Not bad prices here.


----------



## GilesM (4 Aug 2009)

I have a pair of Reba Race forks on my hardtail, really good, for relaibility, weight, price and doing what a suspension fork should do, I don't think there is anything to better them.


----------



## trio25 (4 Aug 2009)

Any use?

http://www.merlincycles.co.uk/marzo...-suspension-forks/rockshox-reba-s-l-2009.html


----------



## Cubist (10 Aug 2009)

j_whyte said:


> I don't think i'll be getting the carbon forks because as trio said i'm looking for a suspension upgrade and carbon forks wouldn't be appropriate.
> The reba sl's weight about 1.6kg. I think that would be a good move from the 2.5 the dart 2's weigh.
> The tora was never really an option to me, if i was going to go down the coil sprung route i'd get the magura odur's as they're on a special offer.
> I think i'm kinda decided on the reba's. 100ml travel should be fine shouldn't it?
> ...


Yeah, go for it. I just upgraded to Rebas on my hardtail. 100mm plenty unless you're particularly fashion conscious!!!! 
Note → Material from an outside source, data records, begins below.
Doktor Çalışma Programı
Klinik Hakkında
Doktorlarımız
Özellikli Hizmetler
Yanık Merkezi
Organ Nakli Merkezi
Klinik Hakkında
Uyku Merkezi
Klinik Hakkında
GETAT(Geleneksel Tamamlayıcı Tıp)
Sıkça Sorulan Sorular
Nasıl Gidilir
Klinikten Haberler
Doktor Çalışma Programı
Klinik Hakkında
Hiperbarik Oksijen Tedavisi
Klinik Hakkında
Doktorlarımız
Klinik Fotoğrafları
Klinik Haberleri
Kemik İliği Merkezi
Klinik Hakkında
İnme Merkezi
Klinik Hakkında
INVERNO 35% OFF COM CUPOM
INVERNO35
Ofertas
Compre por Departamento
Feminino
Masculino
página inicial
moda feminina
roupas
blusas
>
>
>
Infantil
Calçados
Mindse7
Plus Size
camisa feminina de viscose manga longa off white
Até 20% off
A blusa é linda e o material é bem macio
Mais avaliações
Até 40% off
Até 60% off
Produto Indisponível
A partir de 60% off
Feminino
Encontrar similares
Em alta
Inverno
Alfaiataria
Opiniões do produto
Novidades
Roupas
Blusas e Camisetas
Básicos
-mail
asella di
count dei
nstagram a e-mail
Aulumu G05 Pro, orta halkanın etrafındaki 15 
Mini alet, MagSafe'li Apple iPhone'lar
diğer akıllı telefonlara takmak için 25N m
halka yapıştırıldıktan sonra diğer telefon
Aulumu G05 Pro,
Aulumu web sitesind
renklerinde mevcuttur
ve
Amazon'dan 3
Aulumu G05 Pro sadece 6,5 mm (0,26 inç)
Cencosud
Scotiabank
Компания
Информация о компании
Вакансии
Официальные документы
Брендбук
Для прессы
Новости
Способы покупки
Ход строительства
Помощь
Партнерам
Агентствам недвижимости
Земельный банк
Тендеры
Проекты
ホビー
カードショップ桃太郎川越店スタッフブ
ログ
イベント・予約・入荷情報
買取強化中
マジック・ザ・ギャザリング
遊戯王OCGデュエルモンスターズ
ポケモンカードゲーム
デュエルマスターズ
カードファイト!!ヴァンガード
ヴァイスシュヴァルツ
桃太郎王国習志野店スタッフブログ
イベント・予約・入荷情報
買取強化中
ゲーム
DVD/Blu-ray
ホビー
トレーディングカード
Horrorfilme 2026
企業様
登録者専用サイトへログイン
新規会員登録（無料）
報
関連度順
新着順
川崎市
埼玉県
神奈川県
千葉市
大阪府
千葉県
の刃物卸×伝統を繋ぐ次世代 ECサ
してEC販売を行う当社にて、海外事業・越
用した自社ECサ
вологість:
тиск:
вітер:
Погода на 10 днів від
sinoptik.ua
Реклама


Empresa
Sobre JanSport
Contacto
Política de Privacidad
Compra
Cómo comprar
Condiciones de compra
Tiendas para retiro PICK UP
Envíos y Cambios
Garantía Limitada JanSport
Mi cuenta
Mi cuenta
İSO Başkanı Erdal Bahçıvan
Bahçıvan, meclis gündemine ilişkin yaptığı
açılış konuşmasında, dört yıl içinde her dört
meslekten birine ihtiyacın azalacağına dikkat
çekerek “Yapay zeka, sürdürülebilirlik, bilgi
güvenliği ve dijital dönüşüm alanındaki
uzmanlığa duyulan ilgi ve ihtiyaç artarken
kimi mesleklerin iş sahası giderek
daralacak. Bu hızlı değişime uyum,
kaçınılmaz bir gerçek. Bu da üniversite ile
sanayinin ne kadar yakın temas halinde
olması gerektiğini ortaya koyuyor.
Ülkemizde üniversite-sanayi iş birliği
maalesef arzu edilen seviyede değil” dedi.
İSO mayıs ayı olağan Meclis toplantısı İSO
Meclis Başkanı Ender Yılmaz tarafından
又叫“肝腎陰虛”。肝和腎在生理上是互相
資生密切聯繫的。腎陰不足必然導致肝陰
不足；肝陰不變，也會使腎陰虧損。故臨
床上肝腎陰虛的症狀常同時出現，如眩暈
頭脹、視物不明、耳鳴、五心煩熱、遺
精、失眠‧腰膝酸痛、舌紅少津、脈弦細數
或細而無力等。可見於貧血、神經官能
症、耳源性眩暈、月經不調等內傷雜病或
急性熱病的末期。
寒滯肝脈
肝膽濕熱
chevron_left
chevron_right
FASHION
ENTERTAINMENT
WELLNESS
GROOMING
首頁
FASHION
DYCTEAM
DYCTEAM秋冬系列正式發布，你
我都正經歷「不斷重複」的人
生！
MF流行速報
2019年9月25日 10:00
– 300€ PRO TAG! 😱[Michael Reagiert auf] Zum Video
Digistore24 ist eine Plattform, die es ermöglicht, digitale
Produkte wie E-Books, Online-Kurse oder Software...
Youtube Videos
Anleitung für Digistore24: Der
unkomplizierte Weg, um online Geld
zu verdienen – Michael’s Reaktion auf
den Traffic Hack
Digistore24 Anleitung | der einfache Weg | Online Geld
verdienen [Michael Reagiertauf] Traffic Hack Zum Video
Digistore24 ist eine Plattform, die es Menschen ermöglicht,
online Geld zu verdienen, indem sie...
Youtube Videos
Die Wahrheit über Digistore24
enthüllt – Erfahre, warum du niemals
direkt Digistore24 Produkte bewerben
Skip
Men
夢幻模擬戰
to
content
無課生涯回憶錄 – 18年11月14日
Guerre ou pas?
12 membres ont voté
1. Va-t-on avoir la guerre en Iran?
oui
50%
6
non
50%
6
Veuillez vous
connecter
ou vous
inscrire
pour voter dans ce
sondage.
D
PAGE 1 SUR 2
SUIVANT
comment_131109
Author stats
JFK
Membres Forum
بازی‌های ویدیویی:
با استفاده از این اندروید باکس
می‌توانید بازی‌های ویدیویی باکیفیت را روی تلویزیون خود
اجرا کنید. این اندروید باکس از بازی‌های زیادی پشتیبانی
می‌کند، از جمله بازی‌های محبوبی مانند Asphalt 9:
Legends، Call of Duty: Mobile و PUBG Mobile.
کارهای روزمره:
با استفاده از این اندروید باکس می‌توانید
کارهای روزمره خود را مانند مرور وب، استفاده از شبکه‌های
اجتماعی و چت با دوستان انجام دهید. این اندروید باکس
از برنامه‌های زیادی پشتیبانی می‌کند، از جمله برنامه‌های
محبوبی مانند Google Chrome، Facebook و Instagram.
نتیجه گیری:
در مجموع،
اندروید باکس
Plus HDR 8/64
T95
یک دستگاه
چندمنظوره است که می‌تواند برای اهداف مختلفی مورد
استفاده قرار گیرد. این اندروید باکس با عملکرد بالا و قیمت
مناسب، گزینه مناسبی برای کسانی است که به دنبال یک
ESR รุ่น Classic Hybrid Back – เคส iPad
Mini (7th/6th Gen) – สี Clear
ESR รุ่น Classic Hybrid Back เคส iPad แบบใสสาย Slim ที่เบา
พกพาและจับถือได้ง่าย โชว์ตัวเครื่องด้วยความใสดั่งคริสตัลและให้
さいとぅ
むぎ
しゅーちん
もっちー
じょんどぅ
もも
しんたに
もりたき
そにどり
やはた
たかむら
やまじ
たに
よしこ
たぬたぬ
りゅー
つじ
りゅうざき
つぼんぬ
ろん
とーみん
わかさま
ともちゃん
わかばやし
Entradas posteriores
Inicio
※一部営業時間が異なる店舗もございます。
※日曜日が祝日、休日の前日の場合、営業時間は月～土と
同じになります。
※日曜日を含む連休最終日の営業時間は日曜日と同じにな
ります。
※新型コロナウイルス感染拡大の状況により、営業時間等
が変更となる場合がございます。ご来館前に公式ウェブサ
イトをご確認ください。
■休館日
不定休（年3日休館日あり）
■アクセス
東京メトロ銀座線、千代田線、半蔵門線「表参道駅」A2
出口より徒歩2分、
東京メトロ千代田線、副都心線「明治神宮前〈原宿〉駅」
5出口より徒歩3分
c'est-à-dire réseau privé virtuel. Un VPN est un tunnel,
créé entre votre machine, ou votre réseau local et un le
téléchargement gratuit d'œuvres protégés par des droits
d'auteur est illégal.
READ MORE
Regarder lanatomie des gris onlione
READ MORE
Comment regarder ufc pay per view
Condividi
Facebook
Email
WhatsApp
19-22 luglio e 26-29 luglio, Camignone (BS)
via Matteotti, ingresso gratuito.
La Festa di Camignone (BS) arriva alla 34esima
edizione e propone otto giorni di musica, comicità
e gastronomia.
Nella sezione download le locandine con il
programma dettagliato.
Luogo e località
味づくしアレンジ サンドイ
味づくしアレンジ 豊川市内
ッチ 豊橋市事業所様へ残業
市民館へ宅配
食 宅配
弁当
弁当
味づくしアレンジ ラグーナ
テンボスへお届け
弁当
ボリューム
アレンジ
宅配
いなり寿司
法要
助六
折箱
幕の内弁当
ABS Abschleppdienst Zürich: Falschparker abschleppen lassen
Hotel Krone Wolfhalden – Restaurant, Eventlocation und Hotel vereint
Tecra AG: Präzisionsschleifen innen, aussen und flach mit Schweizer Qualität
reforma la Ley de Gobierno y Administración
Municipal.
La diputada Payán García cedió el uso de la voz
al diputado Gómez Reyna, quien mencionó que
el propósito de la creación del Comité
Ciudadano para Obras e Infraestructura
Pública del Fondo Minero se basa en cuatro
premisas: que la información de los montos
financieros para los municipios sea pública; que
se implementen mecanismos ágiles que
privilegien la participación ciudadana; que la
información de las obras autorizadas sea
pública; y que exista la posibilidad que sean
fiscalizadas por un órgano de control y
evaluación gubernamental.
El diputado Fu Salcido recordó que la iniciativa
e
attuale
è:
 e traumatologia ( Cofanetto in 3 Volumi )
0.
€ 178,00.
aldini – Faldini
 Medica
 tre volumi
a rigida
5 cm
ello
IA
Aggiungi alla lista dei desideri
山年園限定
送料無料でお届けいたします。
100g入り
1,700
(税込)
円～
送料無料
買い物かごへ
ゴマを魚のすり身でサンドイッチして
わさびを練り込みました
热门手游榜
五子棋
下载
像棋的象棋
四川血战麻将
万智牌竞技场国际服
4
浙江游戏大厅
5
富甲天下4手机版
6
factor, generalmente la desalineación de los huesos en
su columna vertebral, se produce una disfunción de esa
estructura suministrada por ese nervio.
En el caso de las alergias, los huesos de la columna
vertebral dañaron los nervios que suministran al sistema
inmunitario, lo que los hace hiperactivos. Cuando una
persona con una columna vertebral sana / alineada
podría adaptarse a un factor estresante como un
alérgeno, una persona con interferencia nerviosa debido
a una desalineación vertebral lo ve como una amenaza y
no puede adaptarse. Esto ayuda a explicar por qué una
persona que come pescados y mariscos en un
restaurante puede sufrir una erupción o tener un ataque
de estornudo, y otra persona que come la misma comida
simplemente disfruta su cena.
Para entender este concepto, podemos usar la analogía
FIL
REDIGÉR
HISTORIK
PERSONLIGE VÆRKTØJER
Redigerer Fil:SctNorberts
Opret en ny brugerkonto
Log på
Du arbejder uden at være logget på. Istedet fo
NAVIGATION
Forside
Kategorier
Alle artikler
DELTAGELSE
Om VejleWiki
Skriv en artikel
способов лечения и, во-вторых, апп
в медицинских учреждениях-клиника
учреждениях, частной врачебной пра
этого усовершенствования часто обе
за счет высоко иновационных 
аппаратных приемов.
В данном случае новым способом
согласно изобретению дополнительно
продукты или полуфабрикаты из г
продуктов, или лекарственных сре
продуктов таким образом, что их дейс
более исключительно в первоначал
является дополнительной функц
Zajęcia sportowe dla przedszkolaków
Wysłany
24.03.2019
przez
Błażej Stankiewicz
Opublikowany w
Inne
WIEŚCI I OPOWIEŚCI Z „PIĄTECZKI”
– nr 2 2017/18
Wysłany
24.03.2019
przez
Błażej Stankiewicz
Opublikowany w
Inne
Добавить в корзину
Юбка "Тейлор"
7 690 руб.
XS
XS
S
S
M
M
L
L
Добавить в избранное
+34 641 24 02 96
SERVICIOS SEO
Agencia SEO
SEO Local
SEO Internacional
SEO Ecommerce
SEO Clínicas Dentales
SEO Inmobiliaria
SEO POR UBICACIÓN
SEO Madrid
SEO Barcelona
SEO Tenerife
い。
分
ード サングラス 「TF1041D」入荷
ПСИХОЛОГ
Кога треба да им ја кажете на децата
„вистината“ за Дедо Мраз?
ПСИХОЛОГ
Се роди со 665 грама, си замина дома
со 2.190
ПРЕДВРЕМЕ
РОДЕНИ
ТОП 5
They are very tuneable, I already had a poploc fitted for the old Toras (guess which little Cubester decided he needed them on hs bike!) and are very light. They track well, are well damped and have an airgate blowout for when you've got them locked and hit a surprise bump. I saw them for sale at some York based outlet for about £250


----------